**WORK TASK**.
Output the lines of the records exactly, from the first through the one containing "para lograr una". Omit all pictures.

**Saved data entries**.
□ □ □ □

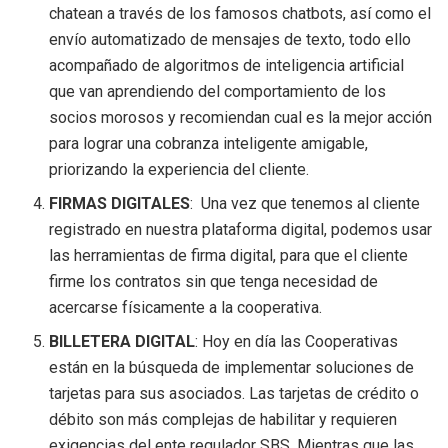
chatean a través de los famosos chatbots, así como el
envío automatizado de mensajes de texto, todo ello
acompañado de algoritmos de inteligencia artificial
que van aprendiendo del comportamiento de los
socios morosos y recomiendan cual es la mejor acción
para lograr una cobranza inteligente amigable,
priorizando la experiencia del cliente.
FIRMAS DIGITALES
: Una vez que tenemos al cliente
registrado en nuestra plataforma digital, podemos usar
las herramientas de firma digital, para que el cliente
firme los contratos sin que tenga necesidad de
acercarse físicamente a la cooperativa.
BILLETERA DIGITAL
: Hoy en día las Cooperativas
están en la búsqueda de implementar soluciones de
tarjetas para sus asociados. Las tarjetas de crédito o
débito son más complejas de habilitar y requieren
exigencias del ente regulador SBS. Mientras que las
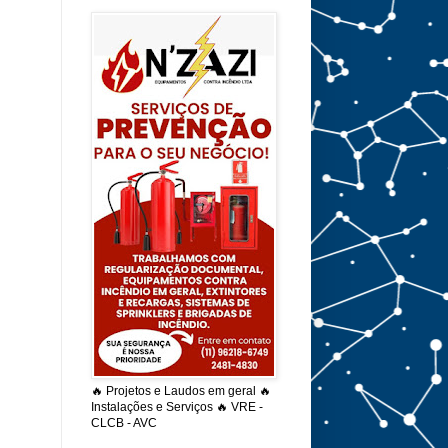
🔥 Projetos e Laudos em geral 🔥
Instalações e Serviços 🔥 VRE -
CLCB - AVC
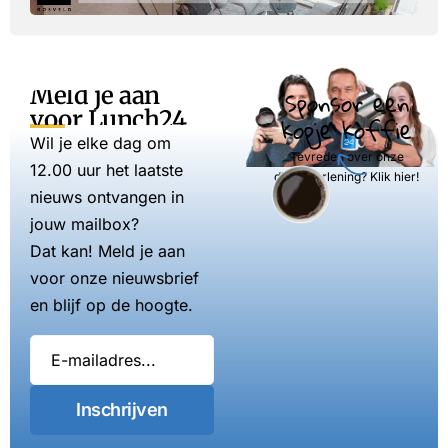
Meld je aan
Sponsor een
voor Lunch24
kopje koffie
Wil je elke dag om
Tevreden over onze
12.00 uur het laatste
dienstverlening? Klik hier!
nieuws ontvangen in
jouw mailbox?
Dat kan! Meld je aan
voor onze nieuwsbrief
en blijf op de hoogte.
Inschrijven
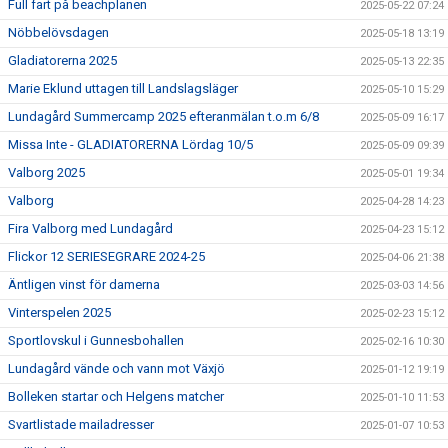
Full fart på beachplanen
2025-05-22 07:24
Nöbbelövsdagen
2025-05-18 13:19
Gladiatorerna 2025
2025-05-13 22:35
Marie Eklund uttagen till Landslagsläger
2025-05-10 15:29
Lundagård Summercamp 2025 efteranmälan t.o.m 6/8
2025-05-09 16:17
Missa Inte - GLADIATORERNA Lördag 10/5
2025-05-09 09:39
Valborg 2025
2025-05-01 19:34
Valborg
2025-04-28 14:23
Fira Valborg med Lundagård
2025-04-23 15:12
Flickor 12 SERIESEGRARE 2024-25
2025-04-06 21:38
Äntligen vinst för damerna
2025-03-03 14:56
Vinterspelen 2025
2025-02-23 15:12
Sportlovskul i Gunnesbohallen
2025-02-16 10:30
Lundagård vände och vann mot Växjö
2025-01-12 19:19
Bolleken startar och Helgens matcher
2025-01-10 11:53
Svartlistade mailadresser
2025-01-07 10:53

□ □ □ □

**THE COMPLETED TASK**.
chatean a través de los famosos chatbots, así como el
envío automatizado de mensajes de texto, todo ello
acompañado de algoritmos de inteligencia artificial
que van aprendiendo del comportamiento de los
socios morosos y recomiendan cual es la mejor acción
para lograr una cobranza inteligente amigable,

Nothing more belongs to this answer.